TO DO => For every record, give an exact copy that has no pictures in it.

Stored data entries
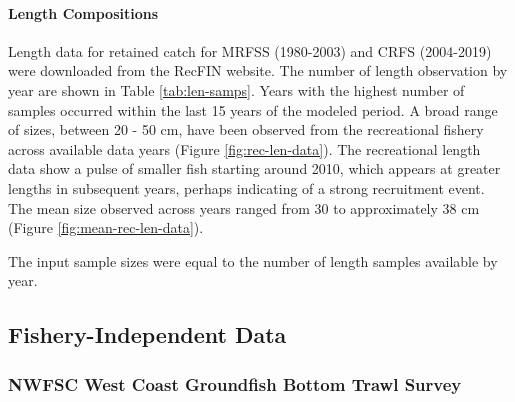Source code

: \documentclass[11pt,
  english,
  a4paper,
]{article}
\begin{document}
\leavevmode\tagmcend\tagstructend\par


\hypertarget{length-compositions-1}{%
\paragraph{Length Compositions}\label{length-compositions-1}}

\leavevmode\tagmcend\tagstructend


Length data for retained catch for MRFSS (1980-2003) and CRFS (2004-2019) were downloaded from the RecFIN website. The number of length observation by year are shown in Table \ref{tab:len-samps}. Years with the highest number of samples occurred within the last 15 years of the modeled period. A broad range of sizes, between 20 - 50 cm, have been observed from the recreational fishery across available data years (Figure \ref{fig:rec-len-data}). The recreational length data show a pulse of smaller fish starting around 2010, which appears at greater lengths in subsequent years, perhaps indicating of a strong recruitment event. The mean size observed across years ranged from 30 to approximately 38 cm (Figure \ref{fig:mean-rec-len-data}).

\leavevmode\tagmcend\tagstructend\par


The input sample sizes were equal to the number of length samples available by year.

\leavevmode\tagmcend\tagstructend\par


\hypertarget{fishery-independent-data}{%
\subsection{Fishery-Independent Data}\label{fishery-independent-data}}

\leavevmode\tagmcend\tagstructend


\hypertarget{nwfsc-west-coast-groundfish-bottom-trawl-survey}{%
\subsubsection{NWFSC West Coast Groundfish Bottom Trawl Survey}\label{nwfsc-west-coast-groundfish-bottom-trawl-survey}}
\end{document}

SOLUTION TO THE PROBLEM =>
Source code

: \documentclass[11pt,
  english,
  a4paper,
]{article}
\begin{document}
\leavevmode\tagmcend\tagstructend\par


\hypertarget{length-compositions-1}{%
\paragraph{Length Compositions}\label{length-compositions-1}}

\leavevmode\tagmcend\tagstructend


Length data for retained catch for MRFSS (1980-2003) and CRFS (2004-2019) were downloaded from the RecFIN website. The number of length observation by year are shown in Table \ref{tab:len-samps}. Years with the highest number of samples occurred within the last 15 years of the modeled period. A broad range of sizes, between 20 - 50 cm, have been observed from the recreational fishery across available data years (Figure \ref{fig:rec-len-data}). The recreational length data show a pulse of smaller fish starting around 2010, which appears at greater lengths in subsequent years, perhaps indicating of a strong recruitment event. The mean size observed across years ranged from 30 to approximately 38 cm (Figure \ref{fig:mean-rec-len-data}).

\leavevmode\tagmcend\tagstructend\par


The input sample sizes were equal to the number of length samples available by year.

\leavevmode\tagmcend\tagstructend\par


\hypertarget{fishery-independent-data}{%
\subsection{Fishery-Independent Data}\label{fishery-independent-data}}

\leavevmode\tagmcend\tagstructend


\hypertarget{nwfsc-west-coast-groundfish-bottom-trawl-survey}{%
\subsubsection{NWFSC West Coast Groundfish Bottom Trawl Survey}\label{nwfsc-west-coast-groundfish-bottom-trawl-survey}}
\end{document}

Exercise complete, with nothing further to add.